───── GIVEN ENTRIES
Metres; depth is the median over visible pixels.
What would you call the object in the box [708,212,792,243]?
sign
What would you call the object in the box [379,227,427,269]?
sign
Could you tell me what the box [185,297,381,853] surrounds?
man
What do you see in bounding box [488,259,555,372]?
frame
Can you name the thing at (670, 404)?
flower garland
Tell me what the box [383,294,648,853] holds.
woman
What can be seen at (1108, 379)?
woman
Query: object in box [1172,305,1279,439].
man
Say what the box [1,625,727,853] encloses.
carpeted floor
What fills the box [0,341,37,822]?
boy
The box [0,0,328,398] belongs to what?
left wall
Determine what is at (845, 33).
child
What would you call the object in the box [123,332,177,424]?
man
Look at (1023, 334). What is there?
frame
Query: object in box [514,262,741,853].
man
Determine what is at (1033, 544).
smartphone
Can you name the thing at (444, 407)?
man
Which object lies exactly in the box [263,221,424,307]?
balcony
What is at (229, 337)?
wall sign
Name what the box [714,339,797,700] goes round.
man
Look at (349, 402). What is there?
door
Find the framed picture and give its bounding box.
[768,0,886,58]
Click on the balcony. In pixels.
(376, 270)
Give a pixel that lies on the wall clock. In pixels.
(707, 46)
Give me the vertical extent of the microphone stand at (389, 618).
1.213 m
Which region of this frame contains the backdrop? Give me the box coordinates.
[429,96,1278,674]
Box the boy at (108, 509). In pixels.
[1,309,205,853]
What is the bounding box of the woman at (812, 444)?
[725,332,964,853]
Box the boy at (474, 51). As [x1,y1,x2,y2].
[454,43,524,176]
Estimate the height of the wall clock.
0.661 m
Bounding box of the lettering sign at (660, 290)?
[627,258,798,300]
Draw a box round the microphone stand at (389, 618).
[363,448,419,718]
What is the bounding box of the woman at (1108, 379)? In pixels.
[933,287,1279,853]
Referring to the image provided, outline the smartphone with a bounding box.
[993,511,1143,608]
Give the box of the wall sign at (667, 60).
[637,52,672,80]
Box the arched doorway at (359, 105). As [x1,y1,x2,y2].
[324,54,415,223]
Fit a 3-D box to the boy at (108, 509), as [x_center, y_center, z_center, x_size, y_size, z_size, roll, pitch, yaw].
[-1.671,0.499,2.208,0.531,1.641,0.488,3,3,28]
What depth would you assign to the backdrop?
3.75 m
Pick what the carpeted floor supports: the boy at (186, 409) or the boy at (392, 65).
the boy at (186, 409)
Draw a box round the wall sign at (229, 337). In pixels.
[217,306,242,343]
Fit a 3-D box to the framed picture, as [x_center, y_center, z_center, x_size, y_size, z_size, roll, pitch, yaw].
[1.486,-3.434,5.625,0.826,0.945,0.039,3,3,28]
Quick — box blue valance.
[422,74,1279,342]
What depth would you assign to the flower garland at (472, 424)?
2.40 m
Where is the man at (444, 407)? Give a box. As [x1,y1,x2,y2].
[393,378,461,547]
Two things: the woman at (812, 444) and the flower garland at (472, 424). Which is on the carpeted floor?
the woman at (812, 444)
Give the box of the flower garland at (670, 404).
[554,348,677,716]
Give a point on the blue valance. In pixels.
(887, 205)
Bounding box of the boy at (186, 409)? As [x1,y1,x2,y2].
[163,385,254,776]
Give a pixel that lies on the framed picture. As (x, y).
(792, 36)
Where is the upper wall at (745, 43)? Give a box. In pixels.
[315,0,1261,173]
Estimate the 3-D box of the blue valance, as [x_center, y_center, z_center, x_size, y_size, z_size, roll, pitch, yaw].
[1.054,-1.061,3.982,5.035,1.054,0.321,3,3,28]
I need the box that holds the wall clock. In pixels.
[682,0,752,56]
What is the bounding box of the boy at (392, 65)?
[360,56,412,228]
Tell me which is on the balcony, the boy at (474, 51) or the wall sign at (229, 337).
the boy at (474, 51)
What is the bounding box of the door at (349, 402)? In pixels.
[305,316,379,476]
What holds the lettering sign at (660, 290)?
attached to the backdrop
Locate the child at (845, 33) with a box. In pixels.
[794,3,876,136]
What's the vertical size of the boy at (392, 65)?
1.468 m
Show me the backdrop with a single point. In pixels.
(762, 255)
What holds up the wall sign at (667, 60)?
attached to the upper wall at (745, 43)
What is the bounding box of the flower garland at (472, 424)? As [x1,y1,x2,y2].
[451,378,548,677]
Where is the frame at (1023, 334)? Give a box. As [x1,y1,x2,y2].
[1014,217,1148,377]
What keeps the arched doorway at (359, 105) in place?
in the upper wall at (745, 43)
──────────
# WHAT IS BEING ASKED:
Each line above must be output exactly as it stands.

# YOUR SOLUTION:
Metres; depth is the median over visible pixels.
What would you call the object in the box [708,212,792,243]?
sign
What would you call the object in the box [379,227,427,269]?
sign
Could you tell me what the box [185,297,381,853] surrounds?
man
What do you see in bounding box [488,259,555,372]?
frame
Can you name the thing at (670, 404)?
flower garland
Tell me what the box [383,294,648,853] holds.
woman
What can be seen at (1108, 379)?
woman
Query: object in box [1172,305,1279,439].
man
Say what the box [1,625,727,853] encloses.
carpeted floor
What fills the box [0,341,37,822]?
boy
The box [0,0,328,398] belongs to what?
left wall
Determine what is at (845, 33).
child
What would you call the object in the box [123,332,177,424]?
man
Look at (1023, 334). What is there?
frame
Query: object in box [514,262,741,853].
man
Determine what is at (1033, 544).
smartphone
Can you name the thing at (444, 407)?
man
Which object lies exactly in the box [263,221,424,307]?
balcony
What is at (229, 337)?
wall sign
Name what the box [714,339,797,700] goes round.
man
Look at (349, 402). What is there?
door
Find the framed picture and give its bounding box.
[768,0,886,58]
Click on the balcony. In pixels.
(376, 270)
Give a pixel that lies on the wall clock. In pixels.
(707, 46)
Give me the vertical extent of the microphone stand at (389, 618).
1.213 m
Which region of this frame contains the backdrop? Give me the box coordinates.
[429,96,1278,674]
Box the boy at (108, 509). In pixels.
[1,309,205,853]
What is the bounding box of the woman at (812, 444)?
[725,332,964,853]
Box the boy at (474, 51). As [x1,y1,x2,y2].
[454,43,524,176]
Estimate the height of the wall clock.
0.661 m
Bounding box of the lettering sign at (660, 290)?
[627,258,798,300]
Draw a box round the microphone stand at (389, 618).
[363,448,419,718]
What is the bounding box of the woman at (1108, 379)? In pixels.
[933,287,1279,853]
Referring to the image provided, outline the smartphone with a bounding box.
[993,511,1143,608]
Give the box of the wall sign at (667, 60).
[637,52,672,80]
Box the arched doorway at (359, 105). As [x1,y1,x2,y2].
[324,54,415,223]
Fit a 3-D box to the boy at (108, 509), as [x_center, y_center, z_center, x_size, y_size, z_size, roll, pitch, yaw].
[-1.671,0.499,2.208,0.531,1.641,0.488,3,3,28]
What depth would you assign to the backdrop?
3.75 m
Pick what the carpeted floor supports: the boy at (186, 409) or the boy at (392, 65).
the boy at (186, 409)
Draw a box round the wall sign at (229, 337). In pixels.
[217,306,242,343]
Fit a 3-D box to the framed picture, as [x_center, y_center, z_center, x_size, y_size, z_size, roll, pitch, yaw].
[1.486,-3.434,5.625,0.826,0.945,0.039,3,3,28]
Quick — box blue valance.
[422,74,1279,342]
What depth would you assign to the flower garland at (472, 424)?
2.40 m
Where is the man at (444, 407)? Give a box. As [x1,y1,x2,y2].
[393,378,461,547]
Two things: the woman at (812, 444) and the flower garland at (472, 424). Which is on the carpeted floor?
the woman at (812, 444)
Give the box of the flower garland at (670, 404).
[554,348,677,716]
Give a point on the blue valance. In pixels.
(887, 205)
Bounding box of the boy at (186, 409)? As [x1,y1,x2,y2].
[163,385,254,776]
Give a pixel that lies on the framed picture. As (x, y).
(792, 36)
Where is the upper wall at (745, 43)? Give a box. In pixels.
[315,0,1261,173]
Estimate the 3-D box of the blue valance, as [x_center, y_center, z_center, x_size, y_size, z_size, roll, pitch, yaw].
[1.054,-1.061,3.982,5.035,1.054,0.321,3,3,28]
I need the box that holds the wall clock. In pixels.
[682,0,752,56]
What is the bounding box of the boy at (392, 65)?
[360,56,412,228]
Tell me which is on the balcony, the boy at (474, 51) or the wall sign at (229, 337).
the boy at (474, 51)
What is the bounding box of the door at (349, 402)? In pixels.
[305,316,379,476]
What holds the lettering sign at (660, 290)?
attached to the backdrop
Locate the child at (845, 33) with a box. In pixels.
[794,3,876,136]
What's the vertical size of the boy at (392, 65)?
1.468 m
Show me the backdrop with a single point. In pixels.
(762, 255)
What holds up the wall sign at (667, 60)?
attached to the upper wall at (745, 43)
What is the bounding box of the flower garland at (472, 424)? As [x1,y1,x2,y2].
[451,378,548,677]
Where is the frame at (1023, 334)? Give a box. As [x1,y1,x2,y2].
[1014,217,1148,377]
What keeps the arched doorway at (359, 105) in place?
in the upper wall at (745, 43)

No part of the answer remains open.